I’m also in it for #justiceforJip, but the way Miss Havisham has fallen head over heels for dog-killer Compeyson that doesn’t look like it’ll happen.

Not even a sozzled Arthur (Joseph Quinn plays ‘whiny drunk’ well enough to redeem his character’s place in the show) bursting in and threatening to blab Compeyson’s plan seems to cool her passion for him. For his indiscretion Compeyson later takes his belt to Arthur and gives him a thrashing. Ouch. But really Arthur’s getting off lightly – he’s lucky he wasn’t put in a sack and thrown in the river.

Dickensian 10 Arthur Havisham (JOSEPH QUINN)

Meanwhile, in the strongest storyline of the two episodes, the Barbary sisters’ struggle to release their father from debtor’s prison. Honoria begs Scrooge for help and sells her pearls at The Old Curiosity Shop (speaking of, where’s Grandfather? Did he find a better show and leave?), but it’s all to no avail. In an ‘it’s not you, it’s money’ break-up, she’s forced to dump her bae, Captain James. All so she can find a suitor with enough cash to bail out her papa.

Turns out one’s arrived, and it’s no surprise to Bleak House’s readers. Nursing home pillow made human, Sir Leicester Dedlock, bails Barbary out and uses it as an excuse to call on Honoria again. Insert your own ‘winking face Emoji’ after that last sentence. He’s essentially bought his way into a relationship and Honoria’s face says it all. Good job Sophie Rundle’s good at looking quietly horrified as Honoria’s face is going to be set like that for the rest of the series.

That’s provided you’re going to stick with Dickensian to the end.

Dickensian Jacob Marley (PETER FIRTH)

You’d be forgiven if you gave up now and checked back here in a couple of weeks to see who killed Marley. This is a drama that has clearly had a lot of thought and effort put into it, both in front and behind the camera, but which is currently not living up to the sum of its parts.

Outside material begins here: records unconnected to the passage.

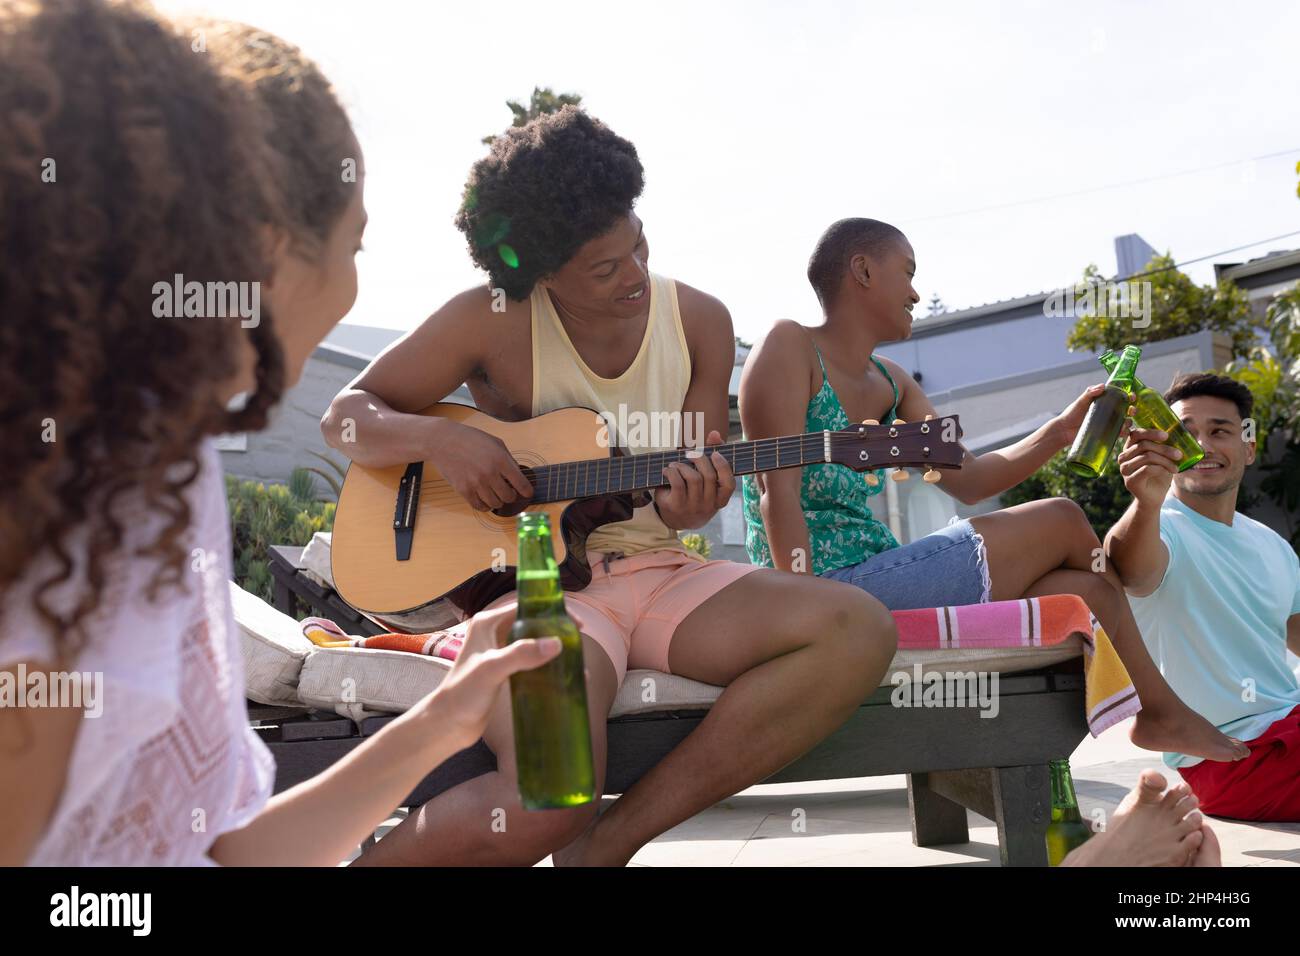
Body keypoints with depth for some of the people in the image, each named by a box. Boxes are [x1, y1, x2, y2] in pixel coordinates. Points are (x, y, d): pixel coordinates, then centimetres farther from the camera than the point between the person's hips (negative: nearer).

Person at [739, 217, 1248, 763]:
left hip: (872, 586, 9)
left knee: (1087, 590, 7)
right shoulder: (790, 346, -7)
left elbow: (967, 481, 13)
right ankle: (1161, 706, 18)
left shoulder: (891, 384, 19)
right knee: (1063, 523, 1)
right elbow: (779, 496, -17)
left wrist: (1062, 431, 1)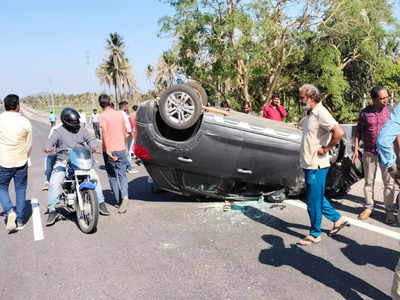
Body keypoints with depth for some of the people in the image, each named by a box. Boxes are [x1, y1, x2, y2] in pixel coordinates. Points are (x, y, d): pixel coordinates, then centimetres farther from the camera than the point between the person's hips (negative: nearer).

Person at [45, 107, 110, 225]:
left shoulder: (82, 130, 11)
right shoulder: (58, 131, 2)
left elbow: (91, 139, 12)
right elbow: (51, 141, -7)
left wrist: (92, 147, -10)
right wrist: (49, 147, -31)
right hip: (63, 162, -2)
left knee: (94, 177, -14)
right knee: (54, 182, -21)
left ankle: (101, 203, 2)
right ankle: (52, 211, -10)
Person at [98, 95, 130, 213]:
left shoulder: (102, 116, -9)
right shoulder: (119, 114, 5)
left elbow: (105, 134, -20)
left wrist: (108, 151, -23)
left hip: (109, 150, -3)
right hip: (121, 149, 3)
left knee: (112, 176, 11)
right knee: (122, 174, 6)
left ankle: (118, 200, 16)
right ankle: (124, 196, -16)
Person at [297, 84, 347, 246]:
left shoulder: (321, 113, -18)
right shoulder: (310, 114, 11)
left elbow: (339, 132, -30)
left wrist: (326, 149, -20)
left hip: (317, 166, -10)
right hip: (309, 164, 10)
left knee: (314, 201, 2)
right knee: (316, 197, 21)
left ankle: (314, 235, 16)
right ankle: (337, 219, 36)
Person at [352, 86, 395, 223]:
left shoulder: (390, 111, 0)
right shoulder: (365, 113, -1)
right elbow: (358, 131, 6)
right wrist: (356, 149, -1)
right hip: (369, 152, 0)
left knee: (388, 182, 2)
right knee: (369, 181, 9)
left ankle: (389, 211, 12)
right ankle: (368, 208, 22)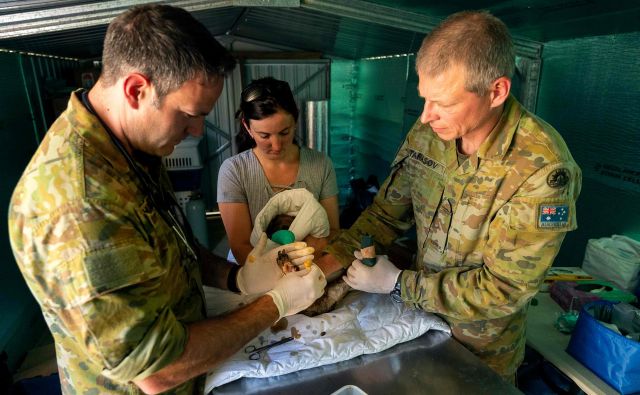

That may be because we’re at the risky mid-point, where momentum is trickier to maintain, especially in a 30 character cast. Or it may be because Parkinson’s Law is kicking in: too much filler, not enough catching Marley’s killer.

At least good ol’ Bucket’s still on the case. Stephen Rea’s delightfully sanguine detective is unshakeable in his resolve to see this thing through to the end. I know how he feels. For better or worse, some of us are in it with him all the way, and right now it’s only how Dickensian ends that will determine whether it was all worth the time.


Aired at 8pm on Thursday 21 January 2016 and at 8.30pm on Friday 22 January 2016 on BBC One.